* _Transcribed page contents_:
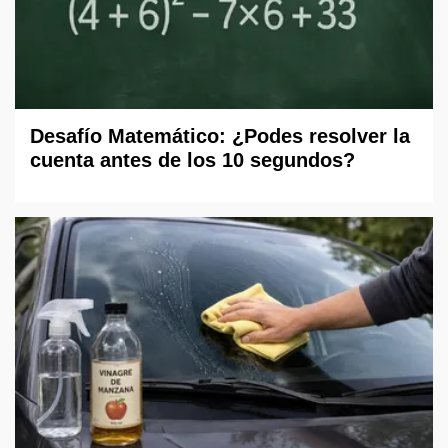
Desafío Matemático: ¿Podes resolver la
cuenta antes de los 10 segundos?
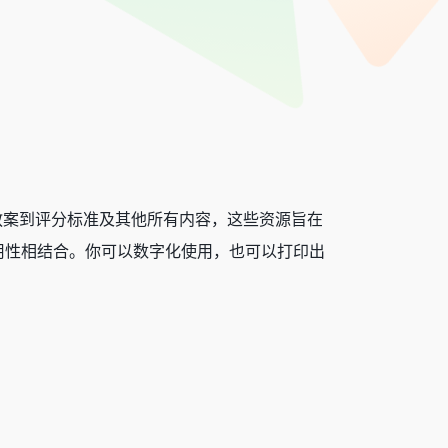
！从教案到评分标准及其他所有内容，这些资源旨在
用性相结合。你可以数字化使用，也可以打印出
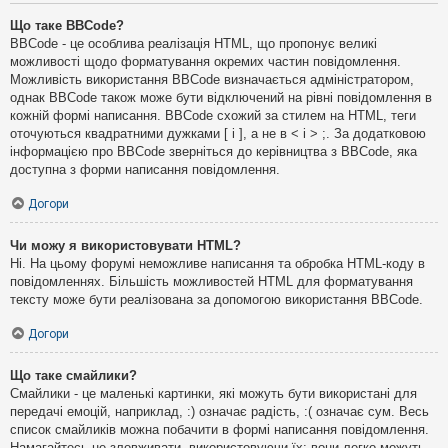
Що таке BBCode?
BBCode - це особлива реалізація HTML, що пропонує великі
можливості щодо форматування окремих частин повідомлення.
Можливість використання BBCode визначається адміністратором,
однак BBCode також може бути відключений на рівні повідомлення в
кожній формі написання. BBCode схожий за стилем на HTML, теги
оточуються квадратними дужками [ і ], а не в < і > ;. За додатковою
інформацією про BBCode зверніться до керівництва з BBCode, яка
доступна з форми написання повідомлення.
Догори
Чи можу я використовувати HTML?
Ні. На цьому форумі неможливе написання та обробка HTML-коду в
повідомленнях. Більшість можливостей HTML для форматування
тексту може бути реалізована за допомогою використання BBCode.
Догори
Що таке смайлики?
Смайлики - це маленькі картинки, які можуть бути використані для
передачі емоцій, наприклад, :) означає радість, :( означає сум. Весь
список смайликів можна побачити в формі написання повідомлення.
Намагайтесь не зловживати, використовуючи їх: вони легко можуть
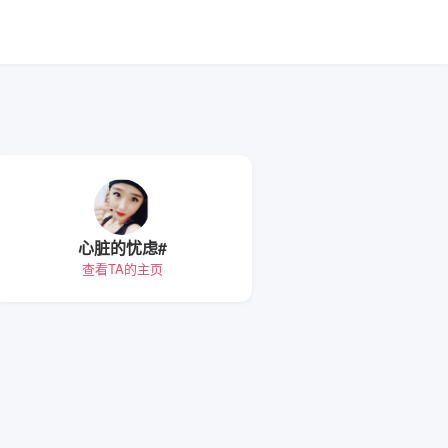
心脏的忧虑#
查看TA的主页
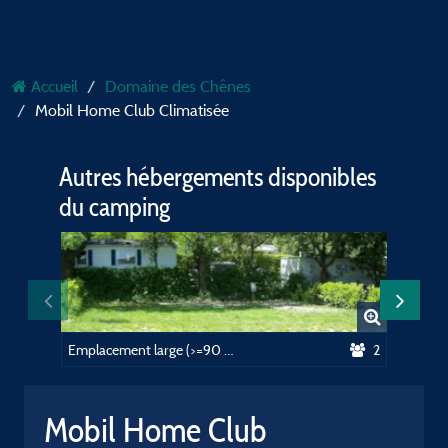
Accueil
Domaine des Chênes
Mobil Home Club Climatisée
Autres hébergements disponibles
du camping
Emplacement large (>=90 m²), voiture + électricité (10A)
2
Mobil Home Club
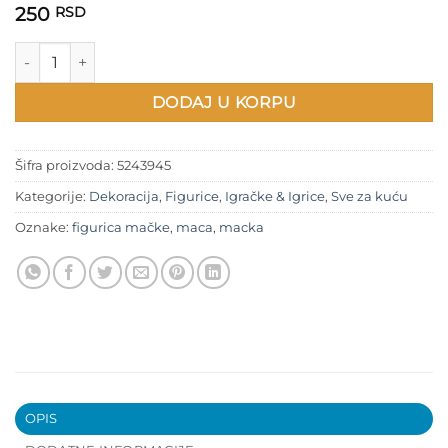
250
RSD
Figurica mačke količina
DODAJ U KORPU
Šifra proizvoda:
5243945
Kategorije:
Dekoracija
,
Figurice
,
Igračke & Igrice
,
Sve za kuću
Oznake:
figurica mačke
,
maca
,
macka
OPIS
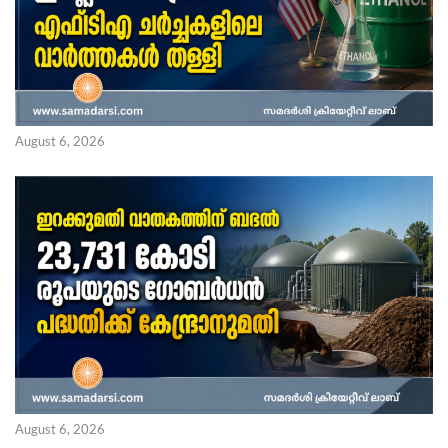
August 6, 2026
August 6, 2026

* _TASK_: Print the data again, word for word, without any pictures.

* _EXERCISE OUTPUT_:
Desafío Matemático: ¿Podes resolver la
cuenta antes de los 10 segundos?
！从教案到评分标准及其他所有内容，这些资源旨在
用性相结合。你可以数字化使用，也可以打印出
Що таке BBCode?
BBCode - це особлива реалізація HTML, що пропонує великі
можливості щодо форматування окремих частин повідомлення.
Можливість використання BBCode визначається адміністратором,
однак BBCode також може бути відключений на рівні повідомлення в
кожній формі написання. BBCode схожий за стилем на HTML, теги
оточуються квадратними дужками [ і ], а не в < і > ;. За додатковою
інформацією про BBCode зверніться до керівництва з BBCode, яка
доступна з форми написання повідомлення.
Догори
Чи можу я використовувати HTML?
Ні. На цьому форумі неможливе написання та обробка HTML-коду в
повідомленнях. Більшість можливостей HTML для форматування
тексту може бути реалізована за допомогою використання BBCode.
Догори
Що таке смайлики?
Смайлики - це маленькі картинки, які можуть бути використані для
передачі емоцій, наприклад, :) означає радість, :( означає сум. Весь
список смайликів можна побачити в формі написання повідомлення.
Намагайтесь не зловживати, використовуючи їх: вони легко можуть
心脏的忧虑#
查看TA的主页
Accueil
Domaine des Chênes
Mobil Home Club Climatisée
Autres hébergements disponibles
du camping
Emplacement large (>=90 m²), voiture + électricité (10A)
2
Mobil Home Club
250
RSD
Figurica mačke količina
DODAJ U KORPU
Šifra proizvoda:
5243945
Kategorije:
Dekoracija
,
Figurice
,
Igračke & Igrice
,
Sve za kuću
Oznake:
figurica mačke
,
maca
,
macka
OPIS
August 6, 2026
August 6, 2026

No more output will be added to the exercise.